The university president is standing by her. The governor has declined to meddle. Could embattled Rutgers athletic director Julie Hermann actually hang on to her job?

If students had their way, probably not—and based on a tour of campus and the school’s Facebook pages, a lot of them would like to see the president himself get the boot, too.
Hermann, a former women’s volleyball coach at the University of Tennessee, has been under fire since New Jersey's Star-Ledger reported over the long weekend that all 15 players on her 1996 team at Tennessee signed a two-page letter detailing her “mental cruelty” in what turned out to be the final moments of her college coaching career. Hermann, the players reportedly wrote, called them “whores, alcoholics, and learning disabled.” She was also allegedly involved in two incriminating lawsuits, including one on public record in 1997 for which she paid a $150,000 settlement to an assistant coach who said Hermann fired her because she became pregnant.
In a press conference following the reports, Hermann denied the existence of any such letter from her former players and deflected questions related to the lawsuit. Meanwhile, Rutgers president Robert Barchi has issued a statement in Hermann’s support, claiming she went through an intense vetting process that included a “thorough background check by one of the world’s leading private security firms.” (Indeed, the vetting reportedly cost the school $70,000.)
But Hermann may represent one black eye too many for Barchi and the public university.
“Rutgers is an utter disgrace,” wrote a female alum on one of Rutgers’s Facebook pages. “Just when you think it cannot possibly be anymore inept, that nothing could possibly be worse than the latest scandal at hand, the leadership goes up one more notch and does it again.”
The “latest scandal,” as anyone on campus knows, occurred in March, when the university fired basketball coach Mike Rice after a video surfaced of him slinging basketballs at his players’ heads and calling them “faggots and “fairies.” To make matters worse, it was later revealed that Rice’s replacement, Eddie Jordan, had never received a diploma despite being touted as a Rutgers grad in his hiring announcement.
All of which has students asking: Why can’t Brachi and his administration get their shit together?

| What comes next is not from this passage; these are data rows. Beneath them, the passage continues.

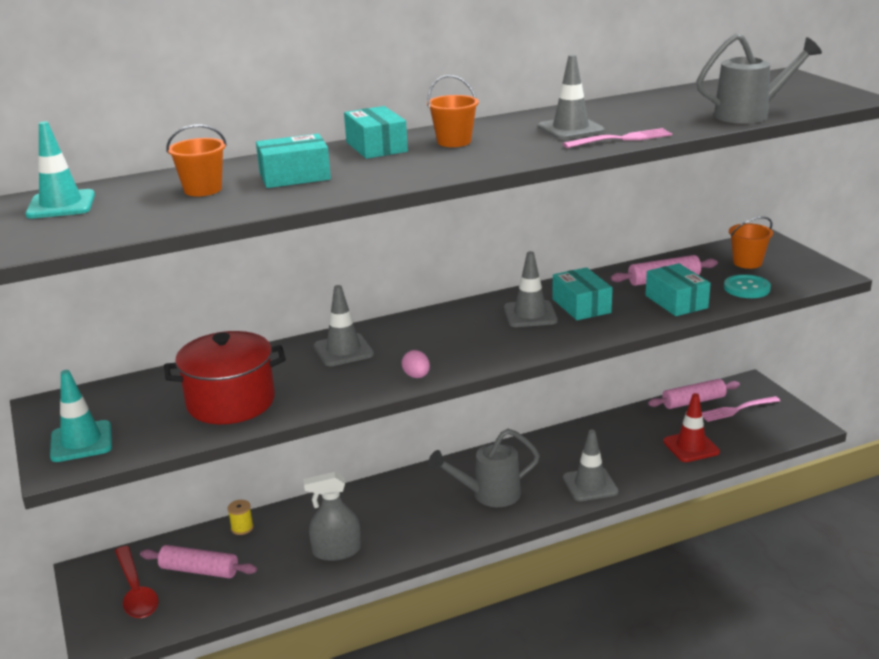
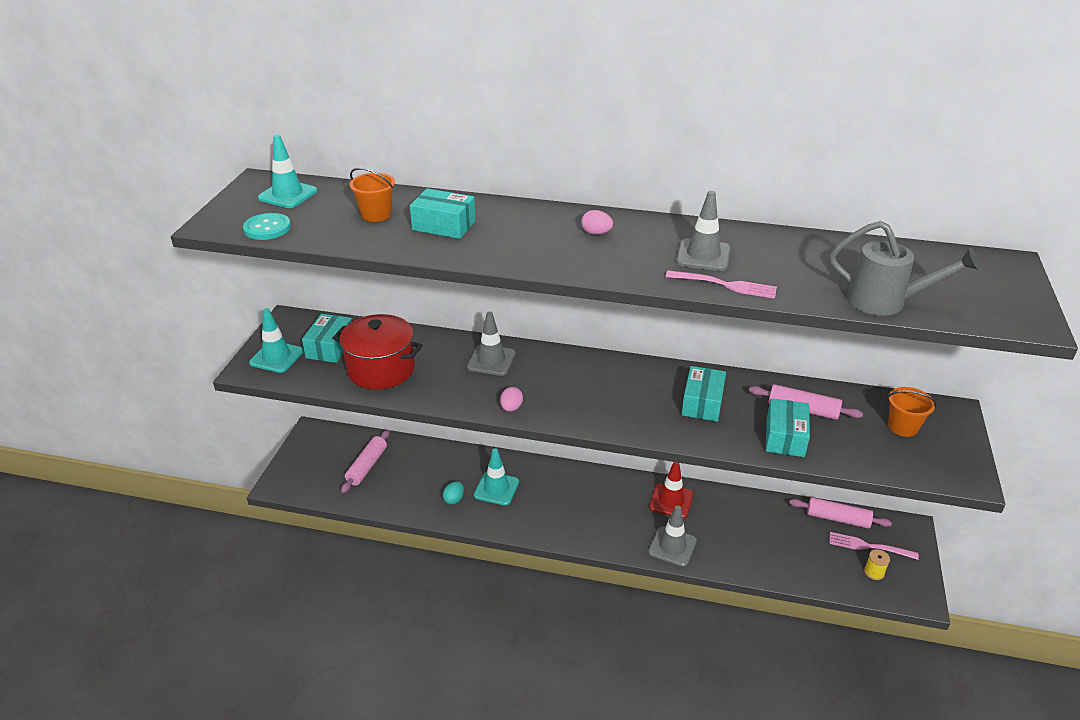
camera: 35 degrees right, 10 degrees up
red spoon [115,546,159,618] -> none
pink rolling pin [140,545,257,578] -> pink rolling pin turned 60 degrees clockwise [341,430,390,493]
yellow spool [228,500,254,535] -> yellow spool moved to [864,549,890,580]
grey spray bottle [304,472,361,561] -> turquoise egg [443,481,464,505]
turquoise box [344,106,408,159] -> turquoise box moved to [302,314,352,363]
orange bucket [427,75,479,147] -> pink egg [581,210,613,235]
grey watering can [428,429,540,507] -> none
grey traffic cone [504,251,558,327] -> none
red traffic cone [663,393,720,462] -> red traffic cone moved to [649,462,693,518]
turquoise button [724,274,771,298] -> turquoise button moved to [243,213,291,240]
none -> turquoise traffic cone [474,448,519,506]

“A lot of students feel as though Barchi doesn’t see anything wrong with the allegations against [Hermann],” Mike, a graduate student, told The Daily Beast, adding that a feminist narrative has emerged among students and alumni who find Hermann’s alleged use of the word “whore” to be just as derogatory and unacceptable as “faggot” or any of the other epithets Rice hurled at his players.
Some 38 people have signed an alumnus-organization change.org petition demanding Hermann’s resignation, while 87 percent of 3,800 people polled by the Star-Ledger think she should be fired. Even some New Jersey lawmakers have said Hermann’s hiring reflects poorly on Barchi and the entire university.
Speaking to the New York Times, Assemblyman Thomas Giblin said the reports will “continue to haunt [Hermann], and it’s going to put Barchi’s presidency in peril if he stays the course.” Others like State Senator Raymond Lesniak, who slammed Barchi’s presidential tenure as “a disaster of leadership,” think his career has run its crash course.
But New Jersey Gov. Chris Christie has thrown his weight behind the school president and is refusing to meddle in Rutgers’ affairs. “It’s not my call,” Christie said earlier this week during his monthly “Ask the Governor” WXKV local radio show, adding that he has “absolute confidence” in President Barchi, hailing him as “the right man for the job.”
Despite Christie’s public endorsement of Barchi and Hermann, alumni and students remain unimpressed with the administration’s inability to find the best people to run Rutgers's sports programs.
“I don’t necessarily think they should fire [Hermann],” said Sam Wyckoff, an upcoming senior and one of the few students on campus Tuesday for post-commencement classes. “But I think between hiring Hermann and hiring Eddie Jordan as the new coach, the administrators need to do better research.”